Three random thoughts by a Hong Kong millennial.
At a family dinner, my 5-year-old nephew was unwillingly reading a children’s book that explains the entire Di Zi Gui, an ancient teaching by Chinese philosophy Confucius. The name Dai Zi Gui literally means ‘the rules of being a son and pupil,’ and because I wasn’t even required to read this at school, I silently thought this was next-level monster parenting.
But after I spent one-third of the family dinner reading Di Zi Gui, I actually grew quite fond of it. It’s a hilarious and weirdly specific piece of ancient teaching. The first section about filial piety is definitely the semi-foolish kind, dictating that you need to answer your parents RIGHT AWAY and obey them without hesitation. But only semi-foolish, because it later says you can actually disagree with your parents, only you have to do it with a really gentle voice.
Things also get very specific, especially with the personal hygiene section. As it turns out, ancient Confucianism believes you need to wash your face and brush your teeth first thing in the morning, as well as washing your hands regularly. You also need to wake up early — that’s predictable — but you shouldn’t go to bed that early, because finding time for self-improvement is more important than sleep, duh!
Di Zi Gui also includes some really bizarre teachings. An amazing gem: if you’re making a turn, make it really wide, so that you don’t run into the corners of things or knock anything over. I guess people were a little clumsy back in Confucius’ days. Whoa.
My favorite is this one: Even if you’re entering an empty house, you should do so as if someone is inside. While I don’t agree, I think Confucius is really onto something here. There IS a big difference as to how I enter my place when it’s empty compared with when my family’s around.
But, to be fair, there are also a lot of insightful and practical ideas in Di Zi Gui. For instance, the only thing that matters with clothes is that they’re clean and presentable, not how expensive they are. And that we need to respect all human beings, as we’re all the same regardless of things like race and religion. Anything that lives on earth and under the sky, Confucius says, belongs to one big community.
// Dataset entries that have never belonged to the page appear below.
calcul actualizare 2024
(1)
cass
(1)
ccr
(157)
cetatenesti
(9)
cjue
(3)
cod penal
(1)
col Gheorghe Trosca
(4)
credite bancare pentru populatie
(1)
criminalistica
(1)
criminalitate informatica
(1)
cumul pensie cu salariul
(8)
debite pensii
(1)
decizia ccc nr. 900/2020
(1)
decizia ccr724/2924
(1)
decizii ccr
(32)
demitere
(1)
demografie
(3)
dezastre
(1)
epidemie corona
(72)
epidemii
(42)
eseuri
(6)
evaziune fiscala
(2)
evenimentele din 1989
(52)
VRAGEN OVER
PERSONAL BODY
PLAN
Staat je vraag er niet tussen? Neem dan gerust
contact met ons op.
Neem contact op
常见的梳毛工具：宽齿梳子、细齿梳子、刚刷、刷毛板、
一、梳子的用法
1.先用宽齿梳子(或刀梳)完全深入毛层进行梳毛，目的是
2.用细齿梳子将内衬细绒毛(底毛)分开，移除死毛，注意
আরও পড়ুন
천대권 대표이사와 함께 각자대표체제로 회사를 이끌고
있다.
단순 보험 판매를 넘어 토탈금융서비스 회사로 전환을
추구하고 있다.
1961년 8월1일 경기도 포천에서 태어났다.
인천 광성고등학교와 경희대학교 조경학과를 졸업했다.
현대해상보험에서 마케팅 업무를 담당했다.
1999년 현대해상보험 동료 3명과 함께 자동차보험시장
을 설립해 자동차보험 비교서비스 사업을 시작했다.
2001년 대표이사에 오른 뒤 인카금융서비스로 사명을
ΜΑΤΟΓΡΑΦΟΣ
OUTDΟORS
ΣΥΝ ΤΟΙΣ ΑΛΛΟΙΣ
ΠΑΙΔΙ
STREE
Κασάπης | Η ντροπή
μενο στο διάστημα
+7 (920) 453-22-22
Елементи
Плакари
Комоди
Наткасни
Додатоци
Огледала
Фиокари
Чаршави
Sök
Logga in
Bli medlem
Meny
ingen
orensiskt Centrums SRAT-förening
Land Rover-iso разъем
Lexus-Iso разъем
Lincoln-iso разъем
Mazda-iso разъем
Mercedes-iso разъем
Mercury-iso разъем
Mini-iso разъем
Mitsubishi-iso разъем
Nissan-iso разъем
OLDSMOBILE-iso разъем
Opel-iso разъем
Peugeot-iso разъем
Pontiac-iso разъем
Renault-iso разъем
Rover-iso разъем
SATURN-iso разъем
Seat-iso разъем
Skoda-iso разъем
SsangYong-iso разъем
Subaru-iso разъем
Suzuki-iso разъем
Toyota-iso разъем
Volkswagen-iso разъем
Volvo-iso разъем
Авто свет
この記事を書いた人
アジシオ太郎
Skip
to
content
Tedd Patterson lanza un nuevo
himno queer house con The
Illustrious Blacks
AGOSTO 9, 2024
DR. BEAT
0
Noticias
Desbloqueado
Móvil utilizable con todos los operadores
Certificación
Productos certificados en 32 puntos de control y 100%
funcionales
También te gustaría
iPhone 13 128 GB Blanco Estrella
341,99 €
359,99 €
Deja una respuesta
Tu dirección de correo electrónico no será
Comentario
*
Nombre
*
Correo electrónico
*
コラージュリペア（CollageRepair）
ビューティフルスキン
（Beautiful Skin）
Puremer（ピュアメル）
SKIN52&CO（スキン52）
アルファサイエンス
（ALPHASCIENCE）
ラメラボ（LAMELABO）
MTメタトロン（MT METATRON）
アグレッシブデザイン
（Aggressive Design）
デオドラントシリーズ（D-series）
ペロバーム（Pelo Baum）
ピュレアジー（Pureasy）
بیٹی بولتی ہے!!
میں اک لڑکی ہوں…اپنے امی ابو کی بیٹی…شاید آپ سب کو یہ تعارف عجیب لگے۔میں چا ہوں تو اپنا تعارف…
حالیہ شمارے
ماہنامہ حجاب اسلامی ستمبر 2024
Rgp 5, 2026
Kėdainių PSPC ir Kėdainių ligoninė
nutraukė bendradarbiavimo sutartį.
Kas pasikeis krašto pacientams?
It’s really quite fun to read.
People are getting paid to take selfies! And it’s actually an interesting way to go about doing your market research:
“’The selfies are a good way for companies to obtain information that people can’t or don’t articulate in focus groups or other traditional research methods’, said Ravi Dhar, director of the Center for Customer Insights at the Yale School of Management. ‘For example, they could lead to an understanding of which rituals go along with certain types of consumption,’ he said.”